On our first full day in Sokcho, after enjoying free coffee and cheese toast provided by Afterglow, we headed out with a map to wander the city with no real agenda. It started out as a cloudy morning and turned into a super windy, rainy day which required a pit stop at 7-11 for a rain poncho. That didn’t stop us from having a blast exploring, however. We took the gaetbae boat to Abai Village, a spit of land between the East Sea and a harbor that was supposed to be temporary housing for North Korean refugees during the Korean War, but it turned permanent after the DMZ was established. It’s now filled with lots of tiny restaurants known for ojingeo sundae (a type of Korean sausage made with squid, rice or glass noodles and vegetables) so we stopped for lunch to try some.

Many older North Korean residents fled to Abai Village during the Korean War, waiting for things to settle before returning to their villages and farms up North. After three years and no sign of settling, the DMZ was established and they were stuck in the South.

We stopped for lumch to try some ojingeo sundae, a type of Korean sausage made from squid, rice and vegetables that is known to be the best in Sokcho.
After taking in views of the wild, stormy sea and exploring a few lighthouses, we decided to stop for an afternoon green tea latte and a game of cards to catch a break from the wind and rain. It was then that we noticed how many people were carrying the same box of fried chicken (yes, fried chicken is big in Korea).

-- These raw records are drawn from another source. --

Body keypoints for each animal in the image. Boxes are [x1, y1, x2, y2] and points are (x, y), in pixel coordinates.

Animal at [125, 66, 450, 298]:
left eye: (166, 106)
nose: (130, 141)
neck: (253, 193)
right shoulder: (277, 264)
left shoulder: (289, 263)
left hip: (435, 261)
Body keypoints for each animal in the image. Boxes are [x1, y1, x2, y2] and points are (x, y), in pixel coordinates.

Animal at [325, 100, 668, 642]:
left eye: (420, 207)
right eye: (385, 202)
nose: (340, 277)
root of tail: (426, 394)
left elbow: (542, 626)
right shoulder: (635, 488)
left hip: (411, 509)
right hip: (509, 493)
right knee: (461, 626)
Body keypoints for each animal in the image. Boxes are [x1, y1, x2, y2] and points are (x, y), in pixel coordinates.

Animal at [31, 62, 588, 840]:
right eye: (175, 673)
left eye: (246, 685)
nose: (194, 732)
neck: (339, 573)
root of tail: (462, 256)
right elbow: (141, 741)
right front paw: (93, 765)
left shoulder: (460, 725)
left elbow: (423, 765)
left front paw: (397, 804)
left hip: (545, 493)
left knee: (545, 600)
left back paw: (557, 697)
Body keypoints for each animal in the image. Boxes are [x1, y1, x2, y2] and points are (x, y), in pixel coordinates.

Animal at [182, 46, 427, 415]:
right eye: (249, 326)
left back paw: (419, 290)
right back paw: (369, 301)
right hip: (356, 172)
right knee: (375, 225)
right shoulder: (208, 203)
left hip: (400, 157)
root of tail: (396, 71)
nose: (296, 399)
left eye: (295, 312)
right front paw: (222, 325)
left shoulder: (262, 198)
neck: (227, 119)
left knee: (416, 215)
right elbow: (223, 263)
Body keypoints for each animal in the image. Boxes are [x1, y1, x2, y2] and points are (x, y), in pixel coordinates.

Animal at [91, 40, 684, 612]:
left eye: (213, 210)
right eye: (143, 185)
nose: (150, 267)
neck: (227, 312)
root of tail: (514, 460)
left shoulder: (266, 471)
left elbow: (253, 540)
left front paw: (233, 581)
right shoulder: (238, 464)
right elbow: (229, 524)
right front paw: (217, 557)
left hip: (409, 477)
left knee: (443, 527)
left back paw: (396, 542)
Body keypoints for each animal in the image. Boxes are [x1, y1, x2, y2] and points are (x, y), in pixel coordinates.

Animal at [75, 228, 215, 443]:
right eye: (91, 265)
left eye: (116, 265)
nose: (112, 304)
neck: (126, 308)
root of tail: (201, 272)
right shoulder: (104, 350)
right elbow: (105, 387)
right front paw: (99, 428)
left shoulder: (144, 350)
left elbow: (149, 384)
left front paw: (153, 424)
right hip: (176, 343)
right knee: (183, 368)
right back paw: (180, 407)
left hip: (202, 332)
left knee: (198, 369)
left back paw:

David and I decided we should probably figure out where these boxes were coming from because all the Korean tourists seemed to be carrying them. Thanks to our friend Google and my ability to read Hangul, we were able to locate the famous fried chicken place called Manseok Chicken and decided that’s what we’d have for dinner. To build up our appetite for this gigantic fried chicken feast, we did some more exploring and walked to the other side of the city and stumbled upon Sokcho Beach. Unfortunately, the weather was so bad at this point we were told we couldn’t even be on the beach. We got in a few rainy snapshots beforehand, however, and instead of enjoying a beer on the beach in our rain ponchos like planned, we found a nice park bench surrounded by trees, shielding us from the wind and the rain (there are no open container laws in Korea, by the way).

We were able to snap a few photos before being kicked off the beach. I guess they “close” the beaches in really stormy weather.

Nearly all the Korean tourists were carrying these boxes of Manseok Chicken, an apparently famous chicken stand in the Jungang Fish Market. After enjoying a large fish dinner the night before, we decided we had to see what all the chicken fuss was about.

We opened the box to discover a large amount of fried chicken drenched in a spicy, sticky sauce. Is this much chicken necessary for two people? Probably not.
Magically, we woke up the next morning to a beautiful, cloudless day which was perfect for exploring Seoraksan National Park. Deserving of its own post, I’ll more about that later. In a nutshell, it was stunning and only a 30 minute bus ride from of Sokcho. Thankfully, our third and final day in Sokcho was also gorgeous and since our bus heading to our next destination didn’t leave until the afternoon, we had time to check out Sunrise Pavilion which we weren’t able to see before due to the bad weather. The water was the most amazing shade of aqua and the sunshine created a completely different view of the East Sea. It was the perfect way to end our stay in the cute port city before moving on to Gangneung.